Mi aggiungo all’elogio, perché anche se non l’ho espresso, quando qui su melablog è uscito l’articolo che segnalava la presenza della recensione di Ars Technica (http://www.melablog.it/tips/item/john-siracusa-recensisce-snow-leopard) in molti si sono lamentati (e mi sarei aggiunto) del fatto che non fosse altro che un riportare l’esistenza dell’articolo senza avere contenuti. Se non erro poi il post è stato rimosso.

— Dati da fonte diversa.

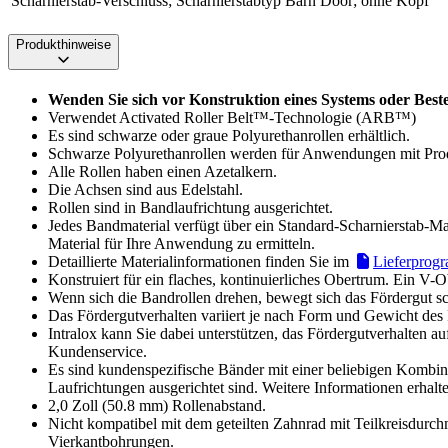
Scharnierstab-Verschluss; Scharnierstabtyp
Barn Door; ohne Kopf
Produkthinweise
Wenden Sie sich vor Konstruktion eines Systems oder Best
Verwendet Activated Roller Belt™-Technologie (ARB™)
Es sind schwarze oder graue Polyurethanrollen erhältlich.
Schwarze Polyurethanrollen werden für Anwendungen mit Pro
Alle Rollen haben einen Azetalkern.
Die Achsen sind aus Edelstahl.
Rollen sind in Bandlaufrichtung ausgerichtet.
Jedes Bandmaterial verfügt über ein Standard-Scharnierstab-Mat
Material für Ihre Anwendung zu ermitteln.
Detaillierte Materialinformationen finden Sie im
Lieferprog
Konstruiert für ein flaches, kontinuierliches Obertrum. Ein V-
Wenn sich die Bandrollen drehen, bewegt sich das Fördergut sc
Das Fördergutverhalten variiert je nach Form und Gewicht des
Intralox kann Sie dabei unterstützen, das Fördergutverhalten a
Kundenservice.
Es sind kundenspezifische Bänder mit einer beliebigen Kombinat
Laufrichtungen ausgerichtet sind. Weitere Informationen erhal
2,0 Zoll (50.8 mm) Rollenabstand.
Nicht kompatibel mit dem geteilten Zahnrad mit Teilkreisdurch
Vierkantbohrungen.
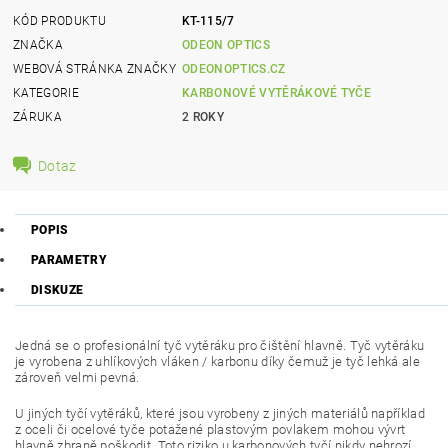
KÓD PRODUKTU
KT-115/7
ZNAČKA
ODEON OPTICS
WEBOVÁ STRÁNKA ZNAČKY
ODEONOPTICS.CZ
KATEGORIE
KARBONOVÉ VYTĚRÁKOVÉ TYČE
ZÁRUKA
2 ROKY
Dotaz
POPIS
PARAMETRY
DISKUZE
Jedná se o profesionální tyč vytěráku pro čištění hlavně. Tyč vytěráku
je vyrobena z uhlíkových vláken / karbonu díky čemuž je tyč lehká ale
zároveň velmi pevná.
U jiných tyčí vytěráků, které jsou vyrobeny z jiných materiálů například
z oceli či ocelové tyče potažené plastovým povlakem mohou vývrt
hlavně zbraně poškodit. Toto riziko u karbonových tyčí nikdy nehrozí.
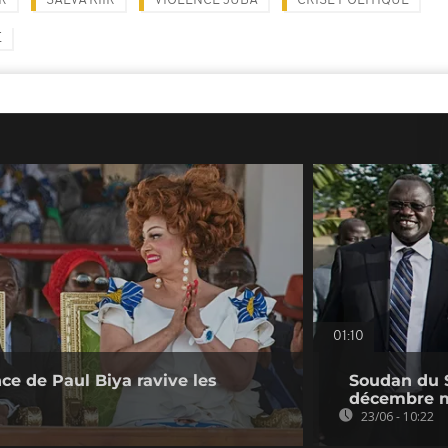
R
SALVA KIIR
VIOLENCE JUBA
CRISE POLITIQUE
E
01:10
ce de Paul Biya ravive les
Soudan du S
s
décembre ma
23/06 - 10:22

Se la strada è invece quella di riportare degli estratti – e poi chi vuole continua la lettura sull’articolo originale – come per questo post, è una strada che mi piace.
imo85
21 set 2009 - 09:07 - #15-teo- la fonte però dovrebbero citarla subito…e non aspettare al solito che qualcuno li sgami
m0rd0r
21 set 2009 - 09:29 - #16#clsbn
Meno male che ci sei tu che semplifichi….Pinguino
MACchia bianca
21 set 2009 - 09:55 - #17Snow Leopard ha gettato semi importanti, ma sono semi, di cui vedremo il frutto (se programmatori e sviluppatori saranno solerti), non prima di due anni. (certo in un anno potrebbero i programmi potrebbero essere tutti ricompilati in 64bit….ma ci credo poco, poi c’è Openc Cl, poi c’è la questione con Sun, e tante altre cosine che potrebbero davvero trasformare i computer di oggi, in supercomputer…..metteteci che anche con l’hardware non si sta fermi). La parola segreta è : Sinergia.